Nicht weit von hier: eine hügelige Landschaft mit weitem Blick über die Fläche – ich mag solche Ausblicke auf abwechslungsreiche Wiesen und Felder.

Und dazwischen versteckt sich auch mal ein kleiner See. Zwischen vielen Sträuchern war eine Lücke und erlaubte einen Blick hinunter ins Wasser. Der erste Eindruck war: hier lebt nix, obwohl genug Pflanzenbewuchs vorhanden ist. Also weiter gehen. Dann rauschte es gewaltig – oho! Das klingt doch wie…. schnell zurück. Und nochmals rauschte es: ein Schwan landete im Wasser!
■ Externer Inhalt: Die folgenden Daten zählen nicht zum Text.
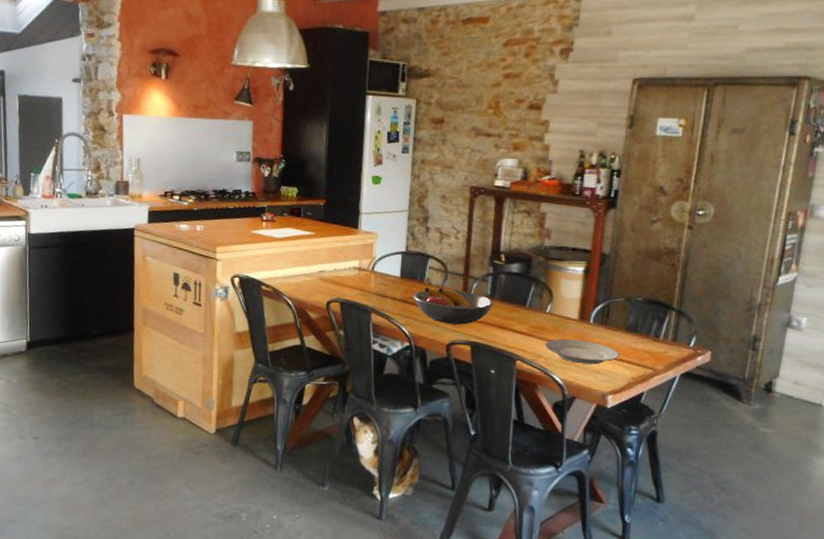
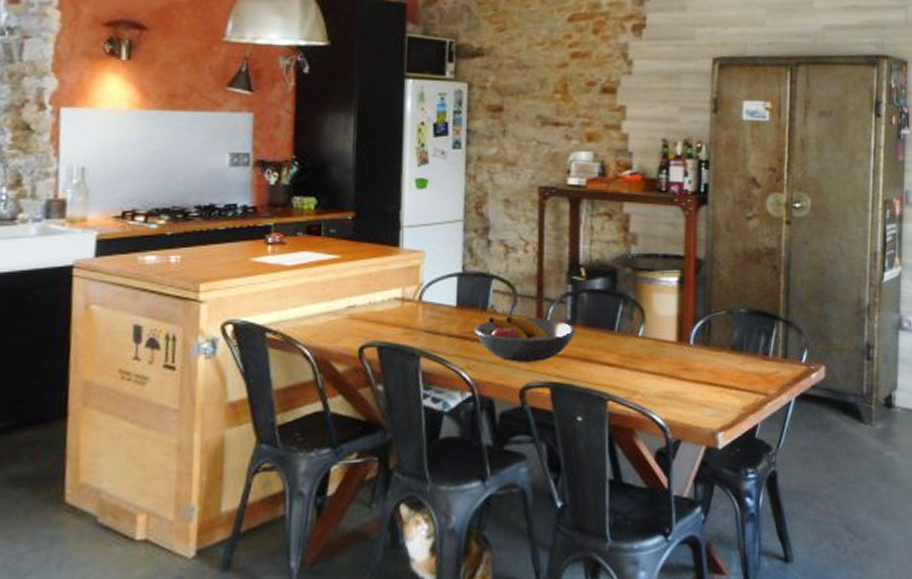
plate: present [544,339,620,365] -> none [640,367,727,397]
Da kam auch schon die ganze Familie. Sie schienen auf etwas zu warten. Ob sie hier manchmal gefüttert werden? Dies ist eine der wenigen Stellen, an denen man hinunter ans Wasser kann.

Schon nach kurzer Zeit aber glitten sie weiter. Das sah nicht so bezaubernd aus wie im vergangenen Jahr die Schwäne zwischen den Seerosen – klick zum Post – war aber doch ein sehr erfreulicher Anblick.